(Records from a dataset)
★ ★ ★ ★ ★

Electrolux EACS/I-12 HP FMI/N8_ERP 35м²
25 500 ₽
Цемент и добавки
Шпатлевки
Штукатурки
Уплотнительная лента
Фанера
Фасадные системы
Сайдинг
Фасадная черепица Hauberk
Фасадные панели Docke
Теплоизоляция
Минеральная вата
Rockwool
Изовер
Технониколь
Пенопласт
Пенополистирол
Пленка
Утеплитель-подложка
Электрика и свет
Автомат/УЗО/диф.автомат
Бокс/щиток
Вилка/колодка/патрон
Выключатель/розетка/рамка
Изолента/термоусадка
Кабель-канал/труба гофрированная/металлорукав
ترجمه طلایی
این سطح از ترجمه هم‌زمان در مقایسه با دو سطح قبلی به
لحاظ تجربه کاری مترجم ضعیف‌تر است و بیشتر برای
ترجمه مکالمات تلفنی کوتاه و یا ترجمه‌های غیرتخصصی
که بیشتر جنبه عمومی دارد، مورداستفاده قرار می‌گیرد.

★ ★ ★ ★ ★

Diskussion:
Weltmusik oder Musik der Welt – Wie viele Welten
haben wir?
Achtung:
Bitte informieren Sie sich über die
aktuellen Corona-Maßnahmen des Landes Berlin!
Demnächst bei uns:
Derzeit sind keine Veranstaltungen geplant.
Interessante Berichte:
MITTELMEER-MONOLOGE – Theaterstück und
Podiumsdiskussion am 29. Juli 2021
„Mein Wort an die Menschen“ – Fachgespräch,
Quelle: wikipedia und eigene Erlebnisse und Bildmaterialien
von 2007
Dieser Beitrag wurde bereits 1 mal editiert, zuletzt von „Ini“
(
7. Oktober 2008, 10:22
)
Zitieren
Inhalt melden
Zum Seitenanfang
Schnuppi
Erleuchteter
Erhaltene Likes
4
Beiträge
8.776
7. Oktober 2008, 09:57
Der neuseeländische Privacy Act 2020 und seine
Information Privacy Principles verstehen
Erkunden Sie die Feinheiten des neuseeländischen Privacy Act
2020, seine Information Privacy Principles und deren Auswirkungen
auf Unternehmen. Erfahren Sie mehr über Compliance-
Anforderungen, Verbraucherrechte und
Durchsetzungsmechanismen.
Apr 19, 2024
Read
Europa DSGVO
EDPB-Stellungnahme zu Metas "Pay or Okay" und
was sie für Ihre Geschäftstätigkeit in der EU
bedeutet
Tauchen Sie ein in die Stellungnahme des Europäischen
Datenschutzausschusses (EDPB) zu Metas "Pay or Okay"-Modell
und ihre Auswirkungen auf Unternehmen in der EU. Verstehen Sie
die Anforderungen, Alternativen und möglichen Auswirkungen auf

★ ★ ★ ★ ★

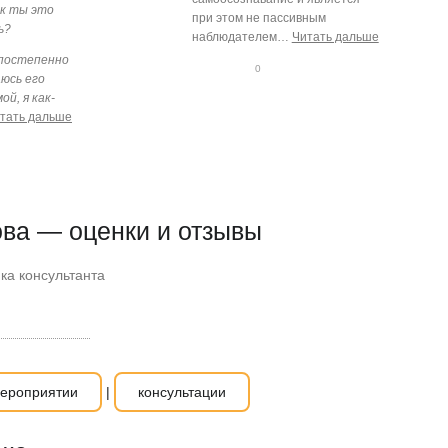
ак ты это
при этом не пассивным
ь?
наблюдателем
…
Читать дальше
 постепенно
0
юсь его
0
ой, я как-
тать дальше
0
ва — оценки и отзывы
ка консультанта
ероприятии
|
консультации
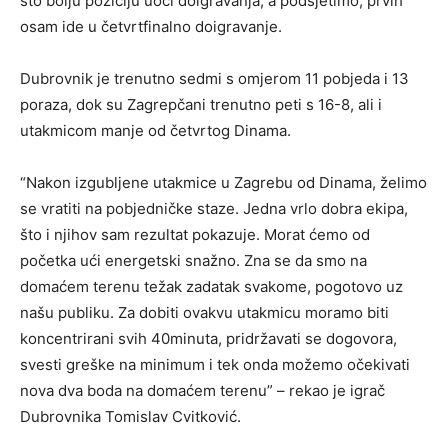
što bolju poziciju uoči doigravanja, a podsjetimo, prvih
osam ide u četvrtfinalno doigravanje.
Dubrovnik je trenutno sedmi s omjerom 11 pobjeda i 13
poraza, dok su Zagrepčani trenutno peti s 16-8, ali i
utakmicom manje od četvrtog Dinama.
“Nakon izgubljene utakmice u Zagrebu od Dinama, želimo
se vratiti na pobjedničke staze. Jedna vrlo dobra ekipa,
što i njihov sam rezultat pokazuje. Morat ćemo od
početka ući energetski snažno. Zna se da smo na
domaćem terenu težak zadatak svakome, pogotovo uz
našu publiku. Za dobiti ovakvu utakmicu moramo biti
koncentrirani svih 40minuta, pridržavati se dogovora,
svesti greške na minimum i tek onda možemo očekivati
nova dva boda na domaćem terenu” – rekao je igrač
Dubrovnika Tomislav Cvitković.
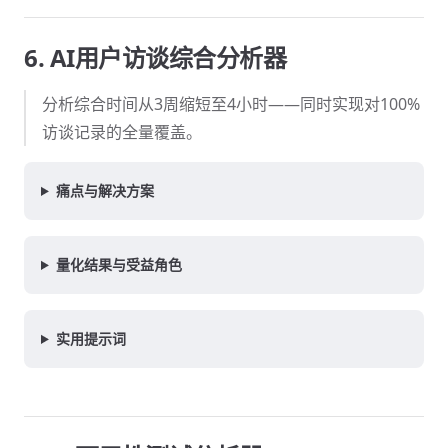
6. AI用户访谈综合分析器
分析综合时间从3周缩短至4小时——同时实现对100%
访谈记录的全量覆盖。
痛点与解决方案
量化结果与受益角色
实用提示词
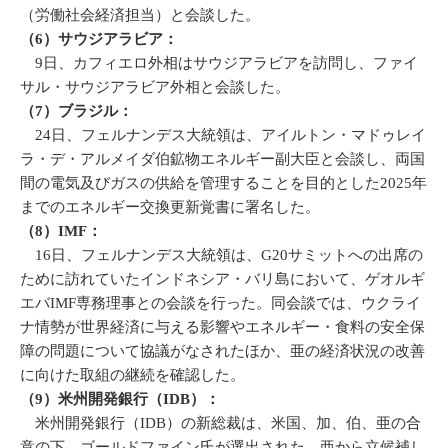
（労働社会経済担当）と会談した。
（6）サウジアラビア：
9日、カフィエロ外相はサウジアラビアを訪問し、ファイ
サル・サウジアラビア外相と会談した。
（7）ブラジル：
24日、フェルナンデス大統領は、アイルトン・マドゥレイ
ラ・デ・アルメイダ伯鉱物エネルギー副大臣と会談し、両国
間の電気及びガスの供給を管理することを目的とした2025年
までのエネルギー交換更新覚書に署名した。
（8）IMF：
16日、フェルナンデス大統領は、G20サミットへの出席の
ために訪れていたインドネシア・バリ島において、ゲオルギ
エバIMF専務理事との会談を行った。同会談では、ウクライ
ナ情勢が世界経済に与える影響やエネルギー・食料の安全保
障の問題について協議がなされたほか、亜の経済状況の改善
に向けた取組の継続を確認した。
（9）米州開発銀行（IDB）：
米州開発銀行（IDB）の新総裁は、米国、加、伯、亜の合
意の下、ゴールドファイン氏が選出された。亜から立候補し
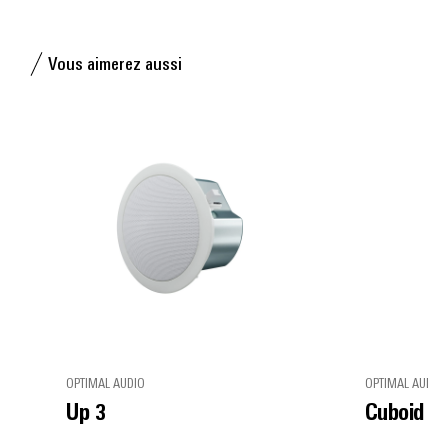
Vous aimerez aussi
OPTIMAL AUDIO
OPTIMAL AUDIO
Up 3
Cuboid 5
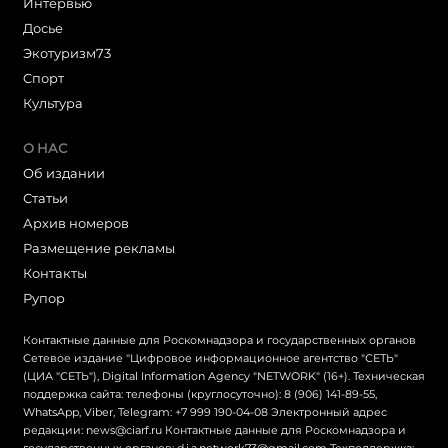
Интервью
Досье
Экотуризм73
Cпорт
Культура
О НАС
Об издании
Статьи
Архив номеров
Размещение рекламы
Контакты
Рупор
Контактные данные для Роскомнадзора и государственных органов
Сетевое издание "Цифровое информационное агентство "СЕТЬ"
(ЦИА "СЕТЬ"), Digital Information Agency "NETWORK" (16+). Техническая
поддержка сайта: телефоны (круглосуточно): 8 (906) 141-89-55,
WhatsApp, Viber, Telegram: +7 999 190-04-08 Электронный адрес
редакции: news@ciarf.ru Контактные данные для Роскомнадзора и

★ ★ ★ ★ ★

*TASK*
Pull out the lines from the one with "6. AI用户访谈综合分析器" to the one with "редакции: news@ciarf.ru Контактные", both ends included, and repeat them word for word. Leave the pictures out of your answer.

*ANSWER FOR THE TASK*
6. AI用户访谈综合分析器
分析综合时间从3周缩短至4小时——同时实现对100%
访谈记录的全量覆盖。
痛点与解决方案
量化结果与受益角色
实用提示词
（労働社会経済担当）と会談した。
（6）サウジアラビア：
9日、カフィエロ外相はサウジアラビアを訪問し、ファイ
サル・サウジアラビア外相と会談した。
（7）ブラジル：
24日、フェルナンデス大統領は、アイルトン・マドゥレイ
ラ・デ・アルメイダ伯鉱物エネルギー副大臣と会談し、両国
間の電気及びガスの供給を管理することを目的とした2025年
までのエネルギー交換更新覚書に署名した。
（8）IMF：
16日、フェルナンデス大統領は、G20サミットへの出席の
ために訪れていたインドネシア・バリ島において、ゲオルギ
エバIMF専務理事との会談を行った。同会談では、ウクライ
ナ情勢が世界経済に与える影響やエネルギー・食料の安全保
障の問題について協議がなされたほか、亜の経済状況の改善
に向けた取組の継続を確認した。
（9）米州開発銀行（IDB）：
米州開発銀行（IDB）の新総裁は、米国、加、伯、亜の合
意の下、ゴールドファイン氏が選出された。亜から立候補し
Vous aimerez aussi
OPTIMAL AUDIO
OPTIMAL AUDIO
Up 3
Cuboid 5
Интервью
Досье
Экотуризм73
Cпорт
Культура
О НАС
Об издании
Статьи
Архив номеров
Размещение рекламы
Контакты
Рупор
Контактные данные для Роскомнадзора и государственных органов
Сетевое издание "Цифровое информационное агентство "СЕТЬ"
(ЦИА "СЕТЬ"), Digital Information Agency "NETWORK" (16+). Техническая
поддержка сайта: телефоны (круглосуточно): 8 (906) 141-89-55,
WhatsApp, Viber, Telegram: +7 999 190-04-08 Электронный адрес
редакции: news@ciarf.ru Контактные данные для Роскомнадзора и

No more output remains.